Wirtschaft

Kosovo war das ökonomisch rückständigste Gebiet Jugoslawiens. 1984 lag der Entwicklungsstand Kosovos bei 26% des jugoslawischen Durchschnitts. Die Provinz war auf Investitionen aus Belgrad angewiesen. Die Arbeitslosenrate betrug 43,4%. Das Gebiet war viel stärker bevölkert als das Restjugoslawien. Die meisten Menschen waren in der Landwirtschaft tätig.
Angesichts dieser desolaten Ausgangslage hat sich die Situation in den letzten Jahren schrittweise verbessert. Aufgrund ihrer geringen Integration in die Globalwirtschaft ist die Wirtschaft Kosovos von der weltweiten Finanz- und Wirtschaftskrise bisher nicht direkt betroffen. Allerdings haben die indirekten Folgen das Wachstum etwas gebremst, so dass das Wirtschaftswachstum 2009 bei 4,4 Prozent des Bruttoinlandsprodukts (BIP) liegt (nach 5,4 Prozent in 2008).
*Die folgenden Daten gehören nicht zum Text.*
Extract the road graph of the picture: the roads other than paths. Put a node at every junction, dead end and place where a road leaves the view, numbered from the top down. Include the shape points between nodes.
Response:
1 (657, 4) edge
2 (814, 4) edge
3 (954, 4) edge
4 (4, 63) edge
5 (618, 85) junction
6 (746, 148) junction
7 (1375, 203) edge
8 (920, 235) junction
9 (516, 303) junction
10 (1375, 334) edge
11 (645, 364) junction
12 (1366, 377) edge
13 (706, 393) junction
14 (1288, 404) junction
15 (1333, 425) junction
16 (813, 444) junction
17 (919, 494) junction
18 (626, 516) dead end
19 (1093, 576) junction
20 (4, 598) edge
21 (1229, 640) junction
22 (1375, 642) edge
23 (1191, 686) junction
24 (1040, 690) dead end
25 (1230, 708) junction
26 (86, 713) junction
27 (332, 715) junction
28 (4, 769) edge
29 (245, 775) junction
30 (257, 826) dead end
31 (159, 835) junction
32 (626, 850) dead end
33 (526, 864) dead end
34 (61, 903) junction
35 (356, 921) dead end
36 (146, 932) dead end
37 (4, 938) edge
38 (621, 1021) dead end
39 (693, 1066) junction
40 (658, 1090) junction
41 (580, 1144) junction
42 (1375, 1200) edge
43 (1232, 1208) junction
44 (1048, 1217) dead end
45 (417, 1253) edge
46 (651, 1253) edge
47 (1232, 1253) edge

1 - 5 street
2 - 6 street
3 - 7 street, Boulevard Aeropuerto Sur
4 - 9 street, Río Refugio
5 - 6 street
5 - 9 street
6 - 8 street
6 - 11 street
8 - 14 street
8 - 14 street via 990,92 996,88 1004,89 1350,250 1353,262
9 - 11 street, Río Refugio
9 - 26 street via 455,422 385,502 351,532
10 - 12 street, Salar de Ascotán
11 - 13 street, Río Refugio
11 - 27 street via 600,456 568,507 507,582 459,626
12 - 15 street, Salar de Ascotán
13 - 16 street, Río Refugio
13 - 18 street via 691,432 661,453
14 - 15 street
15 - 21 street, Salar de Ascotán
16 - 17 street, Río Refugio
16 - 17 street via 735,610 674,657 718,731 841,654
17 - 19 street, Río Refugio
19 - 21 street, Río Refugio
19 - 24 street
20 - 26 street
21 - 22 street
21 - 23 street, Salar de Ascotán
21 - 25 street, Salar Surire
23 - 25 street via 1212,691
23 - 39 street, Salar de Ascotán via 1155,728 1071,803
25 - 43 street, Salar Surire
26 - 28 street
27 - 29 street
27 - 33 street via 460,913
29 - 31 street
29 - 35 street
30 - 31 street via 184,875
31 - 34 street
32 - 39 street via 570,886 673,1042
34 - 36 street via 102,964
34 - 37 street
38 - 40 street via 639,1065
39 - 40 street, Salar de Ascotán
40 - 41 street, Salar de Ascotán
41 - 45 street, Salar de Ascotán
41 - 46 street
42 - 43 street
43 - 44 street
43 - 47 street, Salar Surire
Der aktuelle Stand der Arbeitslosenrate von 43% (unter den 15 bis 25-Jährigen sogar bis zu 75%) ist weiterhin höchst besorgniserregend. Kosovo gehört damit zwar zu den wachstumsstärksten Ländern Europas 2009, gleichzeitig aber auch zu den ärmsten.
Die wichtigsten Wirtschaftssektoren sind Dienstleistungen (ca. 63% des BIP), Landwirtschaft (19%) und die Industrie (18%). Im internationalen Handel beschränkt sich das Kosovo bislang hauptsächlich auf Importe, der Exportsektor ist nach wie vor gering.